Copper, Cadmium or Nickel complexes in aqueous solution were well known to dissolve cellulose as a complex and the Cu version - Cuprammonium rayon - was a long-established commercial process which had been eclipsed by the viscose route in Europe but was still important in Japan for making special yarns and nonwovens.

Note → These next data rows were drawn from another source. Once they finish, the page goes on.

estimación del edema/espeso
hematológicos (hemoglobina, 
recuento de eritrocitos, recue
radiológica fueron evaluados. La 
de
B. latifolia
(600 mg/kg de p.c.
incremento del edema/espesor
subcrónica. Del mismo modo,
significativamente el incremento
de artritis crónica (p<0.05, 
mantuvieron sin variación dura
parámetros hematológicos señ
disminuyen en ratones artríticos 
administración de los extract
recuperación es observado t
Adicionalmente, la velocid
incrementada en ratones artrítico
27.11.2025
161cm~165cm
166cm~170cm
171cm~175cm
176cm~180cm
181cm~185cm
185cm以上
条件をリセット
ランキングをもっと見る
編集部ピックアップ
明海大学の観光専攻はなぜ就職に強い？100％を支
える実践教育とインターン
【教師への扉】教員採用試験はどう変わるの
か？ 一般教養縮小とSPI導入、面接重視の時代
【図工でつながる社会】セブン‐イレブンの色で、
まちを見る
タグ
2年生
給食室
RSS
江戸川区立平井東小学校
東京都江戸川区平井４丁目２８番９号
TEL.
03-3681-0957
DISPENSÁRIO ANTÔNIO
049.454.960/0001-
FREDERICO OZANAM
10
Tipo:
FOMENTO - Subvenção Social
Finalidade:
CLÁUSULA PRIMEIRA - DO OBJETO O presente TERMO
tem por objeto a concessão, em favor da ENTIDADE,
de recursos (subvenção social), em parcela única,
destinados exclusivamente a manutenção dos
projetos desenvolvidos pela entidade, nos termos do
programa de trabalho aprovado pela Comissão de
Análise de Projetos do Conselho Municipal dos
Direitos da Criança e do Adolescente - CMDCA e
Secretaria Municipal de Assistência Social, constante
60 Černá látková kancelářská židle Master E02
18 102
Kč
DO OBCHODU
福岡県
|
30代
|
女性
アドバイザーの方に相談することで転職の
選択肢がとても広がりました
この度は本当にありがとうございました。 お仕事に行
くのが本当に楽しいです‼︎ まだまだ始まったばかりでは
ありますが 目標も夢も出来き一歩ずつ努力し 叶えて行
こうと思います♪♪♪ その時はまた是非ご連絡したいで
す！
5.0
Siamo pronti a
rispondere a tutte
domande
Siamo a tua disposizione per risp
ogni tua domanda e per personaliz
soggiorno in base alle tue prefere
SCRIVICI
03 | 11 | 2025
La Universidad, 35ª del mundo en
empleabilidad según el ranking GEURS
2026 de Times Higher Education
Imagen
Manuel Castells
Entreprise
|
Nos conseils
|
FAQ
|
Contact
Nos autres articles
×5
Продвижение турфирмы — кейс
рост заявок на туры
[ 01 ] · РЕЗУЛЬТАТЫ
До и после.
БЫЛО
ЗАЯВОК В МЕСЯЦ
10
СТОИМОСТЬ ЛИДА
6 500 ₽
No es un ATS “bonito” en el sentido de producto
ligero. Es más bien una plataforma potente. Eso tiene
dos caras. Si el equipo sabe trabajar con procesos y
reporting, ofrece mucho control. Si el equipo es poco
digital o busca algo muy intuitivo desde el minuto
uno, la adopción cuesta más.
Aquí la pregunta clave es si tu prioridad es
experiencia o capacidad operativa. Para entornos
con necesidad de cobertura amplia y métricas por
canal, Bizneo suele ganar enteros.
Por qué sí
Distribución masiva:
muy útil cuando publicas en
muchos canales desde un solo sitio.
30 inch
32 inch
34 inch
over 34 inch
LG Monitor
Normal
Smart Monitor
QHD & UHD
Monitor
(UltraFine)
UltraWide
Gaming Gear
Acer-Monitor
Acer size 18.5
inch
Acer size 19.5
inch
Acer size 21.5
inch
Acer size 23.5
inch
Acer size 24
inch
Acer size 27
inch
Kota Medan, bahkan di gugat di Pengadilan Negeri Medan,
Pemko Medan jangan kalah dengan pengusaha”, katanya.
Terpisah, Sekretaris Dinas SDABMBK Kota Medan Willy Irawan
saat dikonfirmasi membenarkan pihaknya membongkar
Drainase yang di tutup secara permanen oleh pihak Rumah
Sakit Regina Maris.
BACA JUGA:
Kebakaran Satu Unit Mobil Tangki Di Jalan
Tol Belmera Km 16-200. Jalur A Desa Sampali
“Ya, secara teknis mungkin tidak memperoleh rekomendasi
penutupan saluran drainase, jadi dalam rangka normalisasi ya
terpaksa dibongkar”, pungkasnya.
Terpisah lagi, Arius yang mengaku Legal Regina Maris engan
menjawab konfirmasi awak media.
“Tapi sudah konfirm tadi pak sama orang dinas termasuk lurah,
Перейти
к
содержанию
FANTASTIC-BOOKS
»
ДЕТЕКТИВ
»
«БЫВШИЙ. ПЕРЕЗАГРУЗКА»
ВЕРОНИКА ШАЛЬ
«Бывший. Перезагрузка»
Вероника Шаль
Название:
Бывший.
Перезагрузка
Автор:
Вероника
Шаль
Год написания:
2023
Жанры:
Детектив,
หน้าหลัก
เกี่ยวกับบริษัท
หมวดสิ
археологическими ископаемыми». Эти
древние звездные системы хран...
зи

Obtaining complete recovery of the expensive and polluting heavy metals was the key problem, and the Japanese process was known to need cotton rather than woodpulp as a raw material.

New Cellulose Derivative processes were receiving much attention in the USA.

8% Cellulose, 15% Dinitrogen tetroxide with 77% dimethyl formamide dope had been prepared in Hammer and Turbak's group in ITT Rayonier although for best results the cellulose had to be Cell II from steeping in caustic soda.  The DMF could be replaced by dimethyl sulphoxide or acetonitrile.  Fibres, including inflated fibres, could be spun into water or alcohol, but their properties while polynosic in character (only 7% to 10% extensibility dry) were inferior to viscose fibres.  Furthermore solvent and spinbath recovery appeared complicated and energy intensive, and the solvents were toxic, corrosive, suspected carcinogens and potentially explosive on heating.

6% Cellulose, 6% paraformaldehyde with 88% dimethylsulphoxide dope had also been tested but this too gave inferior polynosic fibres, and unlike the N2O4/DMF route, ITT Rayonier had no credible recovery scheme.  Furthermore the toxicology of the solvents made their handling hazardous.

Sulphur dioxide with amine cosolvents had been used to make 3% solutions of cellulose but here again resulting fibres were poor, and the difficulties of handling and recovering the SO2 were daunting.

The "base" processes involved strong acids both (protic and Lewis), were good dissolvers of cellulose but degradation occured and regeneration was expensive.

The "acid" processes using both inorganic and organic bases would dissolve cellulose with DP > 1000.   Complete dissolution had been obtained in hydrazine and the tertiary amine-N-oxides, and spinning into water or alcohol had produced fibres.  However "solvent recovery would be very difficult, as the compounds are unstable to heat.  Their toxicology is not well documented." 

This was thought to be the only likely route to a commercial solvent process.

Was there any hope for the viscose process, or would the costs of complying with the ever-tightening environmental regulations be its downfall?  Could the concentrations of CS2 required for xanthate production be much reduced?  Could the liquid effluent problems be abated?

One possibility, floated by Leslie Rose was recorded by Mike Summers-Smith.

This involved a review of the "Lanusa" and "Telusa" processes commercialised in Germany by IG Farben and by Thuringische Zellwolle respectively  during WW2 to save chemicals.  Here "any" viscose was spun into a slightly alkaline zinc-free spin-bath to coagulate and partially desulphurize it.  Regeneration occurred in the subsequent hot-stretch bath.  Tensile properties were similar to regular rayon but with higher modulus and more equal wet (16%) and dry (14%) extensions; rather polynosic - or Tencel-like in fact.  

In addition to chemical savings this process would allow the spent spin-bath to be digested by bacteria thereby oxidising the sulphur compounds to sulphates to give a zinc-free, low BOD effluent.